### Set problem A
Quote every sentence in the movie posts below that ends with a question mark.

### Selection

# # # # # # #

28 July 2008


Remember that scene in Get on the Bus where the Muslim guy confesses how he smoked them fools back when he was gangbangin' and then cop sitting next to him says, "Yeah, that's nice you turned your life around and straightened up, but once we get back to L.A. I'm booking you into county"? Remember that? How you felt like the cop was being a dick, but also how there's no fucking statute of limitations on murder and how you wouldn't want a killer to skate no matter how much he'd reformed? The final scene in Tsotsi is kinda like that. The kid's a cold-blooded murdering thief, but, yeeaaaah, he did shape up a little bit when he had to take care of that baby. You know, the baby who's mother got shot just so Tsotsi could steal her car!

23 July 2008


What is this, Psych 101? We thought a movie about amputee fetishism would be icky and mean, but "Body Dysmorphic Disorder"??? Booooo-riiiing.

# # # # # # #

### Supplied data
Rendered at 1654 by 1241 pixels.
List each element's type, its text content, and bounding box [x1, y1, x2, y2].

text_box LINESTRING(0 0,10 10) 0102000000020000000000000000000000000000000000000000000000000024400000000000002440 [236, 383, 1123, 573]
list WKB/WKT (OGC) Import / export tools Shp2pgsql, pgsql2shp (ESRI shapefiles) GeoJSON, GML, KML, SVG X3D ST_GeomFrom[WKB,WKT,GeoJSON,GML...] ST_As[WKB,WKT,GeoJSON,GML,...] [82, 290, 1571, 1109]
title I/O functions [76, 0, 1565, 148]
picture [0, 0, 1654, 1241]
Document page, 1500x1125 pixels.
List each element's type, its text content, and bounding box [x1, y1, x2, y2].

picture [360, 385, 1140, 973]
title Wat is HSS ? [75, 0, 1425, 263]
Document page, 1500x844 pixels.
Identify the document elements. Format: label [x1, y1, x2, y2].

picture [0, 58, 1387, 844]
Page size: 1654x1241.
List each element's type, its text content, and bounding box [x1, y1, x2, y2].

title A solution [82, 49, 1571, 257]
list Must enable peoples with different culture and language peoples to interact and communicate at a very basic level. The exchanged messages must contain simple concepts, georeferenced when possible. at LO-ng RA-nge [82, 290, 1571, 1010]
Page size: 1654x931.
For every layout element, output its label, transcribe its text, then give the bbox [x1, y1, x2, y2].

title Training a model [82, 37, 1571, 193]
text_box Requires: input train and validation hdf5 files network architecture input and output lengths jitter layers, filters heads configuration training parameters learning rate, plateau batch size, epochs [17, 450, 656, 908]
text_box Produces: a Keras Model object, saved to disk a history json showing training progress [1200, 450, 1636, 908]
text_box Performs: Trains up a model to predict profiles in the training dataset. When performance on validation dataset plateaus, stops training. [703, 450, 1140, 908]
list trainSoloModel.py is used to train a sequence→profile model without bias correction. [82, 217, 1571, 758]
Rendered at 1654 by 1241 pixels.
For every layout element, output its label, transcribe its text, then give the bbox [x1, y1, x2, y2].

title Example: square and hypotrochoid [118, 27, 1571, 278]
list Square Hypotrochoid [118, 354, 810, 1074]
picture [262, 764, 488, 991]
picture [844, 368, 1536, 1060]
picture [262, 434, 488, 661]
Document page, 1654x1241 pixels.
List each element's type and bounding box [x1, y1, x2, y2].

# # # # # # #

### Set problem B
Rewrite the records from their first line to the line with "text_box LINESTRING(0 0,10", changing "bounding box" to "enclosing rectangle" and leaving everything else unchanged.

### Correct output A
1. Remember that scene in Get on the Bus where the Muslim guy confesses how he smoked them fools back when he was gangbangin' and then cop sitting next to him says, "Yeah, that's nice you turned your life around and straightened up, but once we get back to L.A. I'm booking you into county"?
2. Remember that?
3. How you felt like the cop was being a dick, but also how there's no fucking statute of limitations on murder and how you wouldn't want a killer to skate no matter how much he'd reformed?
4. What is this, Psych 101?
5. We thought a movie about amputee fetishism would be icky and mean, but "Body Dysmorphic Disorder"???

### Correct output B
Rendered at 1654 by 1241 pixels.
List each element's type, its text content, and enclosing rectangle [x1, y1, x2, y2].

text_box LINESTRING(0 0,10 10) 0102000000020000000000000000000000000000000000000000000000000024400000000000002440 [236, 383, 1123, 573]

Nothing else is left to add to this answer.